Every weekday after getting off the Red Line at South Station, I trudge up exactly 52 stair steps. It takes about a minute. Assuming I spend 20 minutes a month walking up these stairs, and assuming I work 11.25 months in a year, that's 225 minutes I spend on this staircase, or 3 hours and 45 minutes a year. This depresses me, for some reason. As Annie Dillard said, "How we spend our days is, of course, how we spend our lives."

Stairs figure prominently into the film of Alfred Hitchcock (here). "The simple act of going up a staircase seemed to be a disorienting experience, taking you away from safety towards the unknown."

MIT Press published a two-volume history of the staircase called simply The Staircase: History and Theories (here). Attention is paid "the dangers stairs present" due to lack of stair safety innovation. Can we really blame the stair for the "annual epidemic of stair-related deaths and injuries"? Perhaps we should blame human inattentiveness, and that we all take for granted that we know how to use stairs.

 

 

thursday july 21, 2005

 

****The Reason the Big Dig Leaks

You'd think $14.6 billion dollars could buy a relatively small city a relatively small tunnel system that doesn't leak (here). What happened? My theory: Glug glug glug.

Today at lunch I walked by an open-air restaurant and saw dozens of Big Dig construction workers drinking beers. For christ sakes, they're building bridges now!

 

****Coming Soon: Boston Common Magazine

Apparently the Improper Bostonian has gotten too common. This fall, a new "unique publication" will be "distributed strategically to the city’s most influential and educated consumers" (here)... and the poor slobs who aspire to be them will just have to hope they'll find a used copy on the train.

Check out their "Strategic Circulation Breakdown" pie chart here. 52% of Boston Common magazines are slated for "Exclusive Delivery to Private Homes Valued over $750,000." Unfortunately, 78% percent of those will be read by the nanny, gardener, or maid.

 

****Girl with a Fat Ass

This archived Craigslist rant is one of the best rants ever - here. It's about what happens when two fat ass meet on a commuter train two-seater. It should be published in the Kenyon Review.

 

wednesday july 20, 2005

 

****The Crystal Meth Diet

Are you fat? Have you tried Weight Watchers, Jenny Craig, Slim-Fast, Atkins, eDiets.com, Sugar Busters, South Beach... and you're still fat? Don't you wish you could just stop the urge to eat before it starts?

Then it's time you tried crystal meth, the new diet drug of choice for women who would rather be thin than have teeth (story here).

 

****Repressed Chests

These past few days of unrelenting heat have made me resent that quirky societal more that it's perfectly okay for men to whip off their shirts and go bare-chested, but not women. Walking through Boston Common yesterday, sweating in a good white shirt, I toyed with the idea of stripping to my bra to bask in the steamy breeze, but one look at a packed Duck Tour boat reminded me that people have better things to look at.

 

****The Argument

Today there was an older man of apparent Caribbean descent playing a harmonica on a stoop within earshot of my apartment. He was no John Popper, but the sound wasn't too grating.

—————

Assigned task 1
In the Boston blog excerpt, how many stair steps does the writer climb after getting off the Red Line at South Station?
Assigned task 2
From the Boston blog excerpt, copy word for word the part that opens with the words containing "Stairs figure prominently" and closes with "to use stairs.".
Assigned task 3
Carry the Boston blog excerpt forward from its final sentence.
The data after the Boston blog excerpt is separate material.

(Measurement reading data)

—————

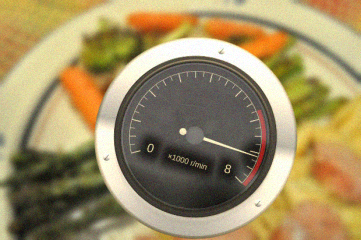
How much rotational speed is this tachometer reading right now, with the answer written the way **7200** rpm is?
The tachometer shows **7125** rpm
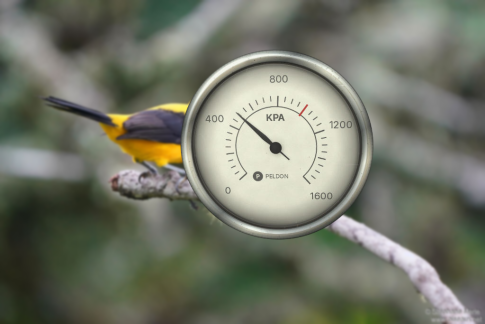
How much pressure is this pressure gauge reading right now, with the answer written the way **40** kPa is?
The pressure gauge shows **500** kPa
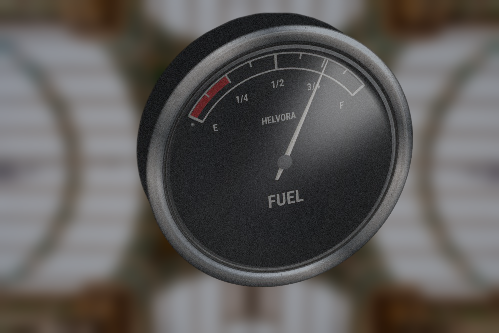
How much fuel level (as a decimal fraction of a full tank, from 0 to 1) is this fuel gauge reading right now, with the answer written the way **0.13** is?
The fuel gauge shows **0.75**
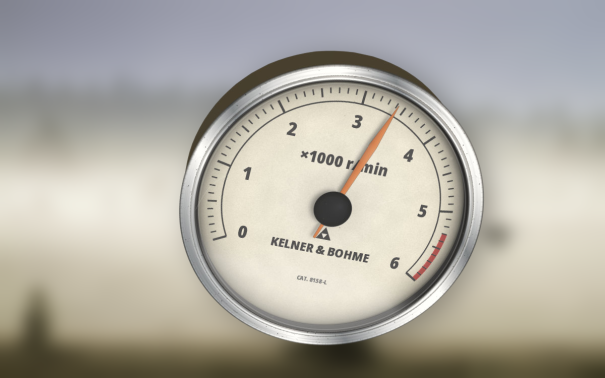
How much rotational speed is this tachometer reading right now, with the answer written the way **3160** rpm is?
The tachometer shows **3400** rpm
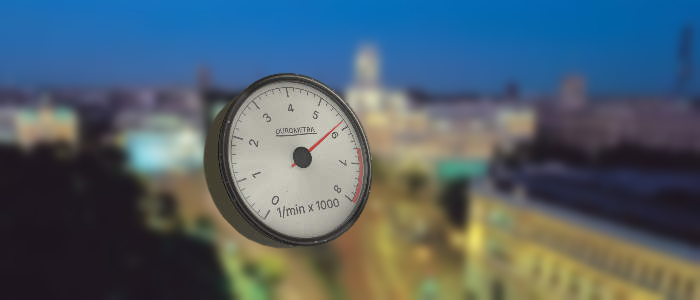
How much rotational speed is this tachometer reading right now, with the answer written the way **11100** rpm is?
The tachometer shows **5800** rpm
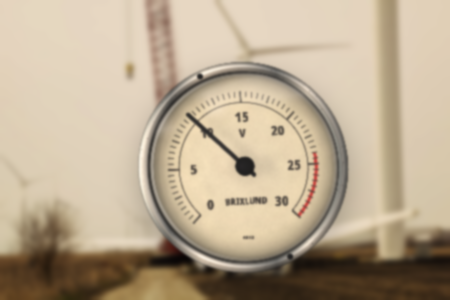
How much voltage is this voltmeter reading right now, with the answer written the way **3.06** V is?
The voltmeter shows **10** V
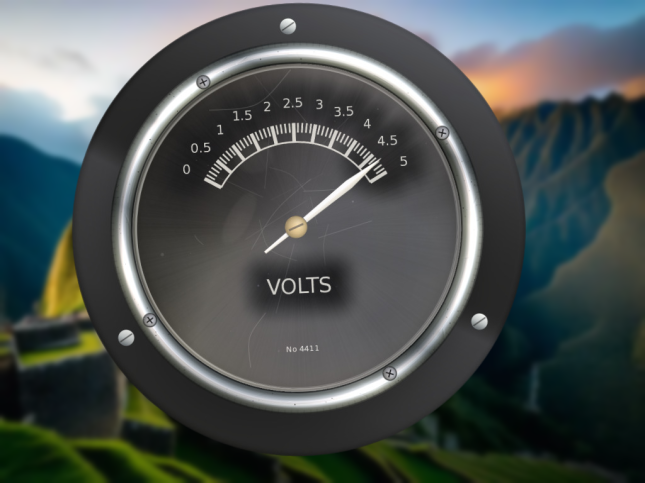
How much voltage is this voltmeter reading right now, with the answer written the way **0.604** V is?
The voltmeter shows **4.7** V
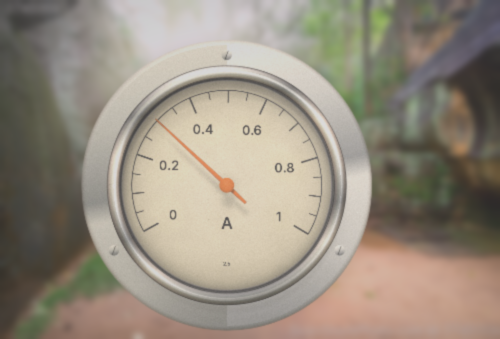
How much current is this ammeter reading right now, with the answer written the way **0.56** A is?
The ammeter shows **0.3** A
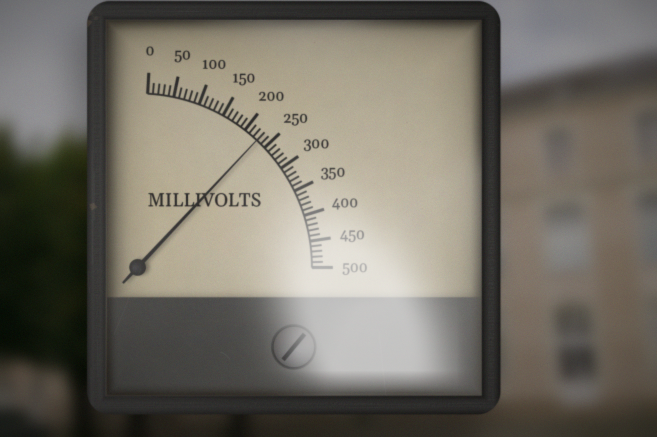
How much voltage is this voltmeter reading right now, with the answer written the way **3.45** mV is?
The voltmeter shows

—————

Expected answer 1
52 stair steps.

Expected answer 2
Stairs figure prominently into the film of Alfred Hitchcock (here). "The simple act of going up a staircase seemed to be a disorienting experience, taking you away from safety towards the unknown."

MIT Press published a two-volume history of the staircase called simply The Staircase: History and Theories (here). Attention is paid "the dangers stairs present" due to lack of stair safety innovation. Can we really blame the stair for the "annual epidemic of stair-related deaths and injuries"? Perhaps we should blame human inattentiveness, and that we all take for granted that we know how to use stairs.

Expected answer 3
Then a woman's voice rang out: "Shut up! Stop playing that effing thing!" The playing stops for a second, then picks up again. "I'm serious, mothereffer! Stop now!" The playing continues. The shouting continues. I look out my window and see a young black woman leaning out of her second-floor window about twenty feet from the stoop. "You better stop playing that effing thing or else!"

Still blowing into the harmonica, the man slowly stands up and walks closer to the window. The woman begins bellowing words of rage, her head shaking and her upraised fists clenched. He stops playing, looks at her, walks slowly under her window, then begins blowing mournfully as he continues down the street, the sort of dirgey tune you'd expect to hear in a rural county jail on a hot summer night.

 

tuesday july 19, 2005

 

****Subhumans Show: 7/18/05, Middle East, Cambridge

Young punk kids today are so spoiled. When I was a teenager, you couldn't buy band t-shirts, Manic Panic hair dye and Doc Martens at the Hot Topic in the local mall; you ventured to an urban oasis like South Street and subjected yourself to the derision of the cool, older scenester sales staff. Music collections were built through visits to far-flung record stores and via mail order; there was no internet to seek out a gotta-have special edition pink vinyl 7-inch. Most journeys into public involved cold stares and rude comments; now, people just glance at the kid with blue liberty spikes and bondage pants and think "I've seen that on MTV."

But that demonstrates how punk has failed to progress in the ten years since I was a teenaged suburban renegade. If anything, it's digressed. Not to sound like the oldie that I am, but when you had to work to be a punk and surround yourself in punkness, it was because it mattered. Then again, I had it easy compared to punks ten years before me, so maybe I should just shut up and talk about the show.

It was impossible not to get nostalgic as the Subhumans pounded out one hour of solid punk rock, and I kept a wary eye out for ricochet action from the pit of teenage flesh that seethed not ten feet from me. From The Cradle To The Grave was one of my favorite records; I would scream along with "Forget" as I drove to school, hum "Waste of Breath" as I schlepped coffee at the mall, and relax with the title track in teenaged moments of contemplation. They played all three of these songs, so there I was, reliving the sounds of my youth, covered in the sweat of one hundred joyous unwashed teenagers who obviously feel for the Subhumans what I once did: These guys, however old and foreign they may be, understand me.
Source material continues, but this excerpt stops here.